[Collected data]
----
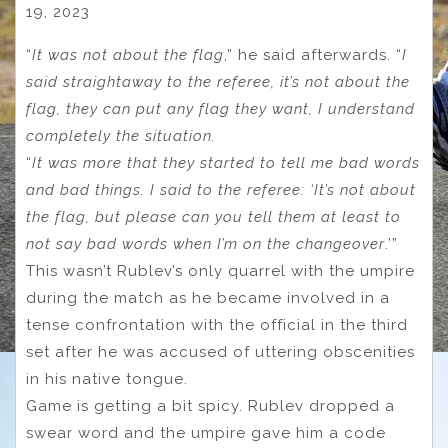
19, 2023
“
It was not about the flag
,” he said afterwards. “
I
said straightaway to the referee, it’s not about the
flag, they can put any flag they want, I understand
completely the situation.
“
It was more that they started to tell me bad words
and bad things. I said to the referee: ‘It’s not about
the flag, but please can you tell them at least to
not say bad words when I’m on the changeover
.’”
This wasn’t Rublev’s only quarrel with the umpire
during the match as he became involved in a
tense confrontation with the official in the third
set after he was accused of uttering obscenities
in his native tongue.
Game is getting a bit spicy. Rublev dropped a
swear word and the umpire gave him a code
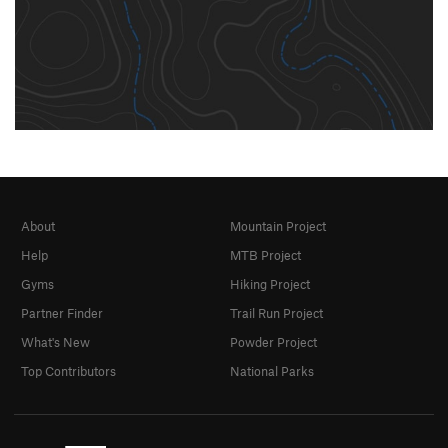
About
Mountain Project
Help
MTB Project
Gyms
Hiking Project
Partner Finder
Trail Run Project
What's New
Powder Project
Top Contributors
National Parks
----
• [WORK TO COMPLETE] Find each line in the records above that contains "Project", and copy it.

• [YOUR RESPONSE]
Mountain Project
MTB Project
Hiking Project
Trail Run Project
Powder Project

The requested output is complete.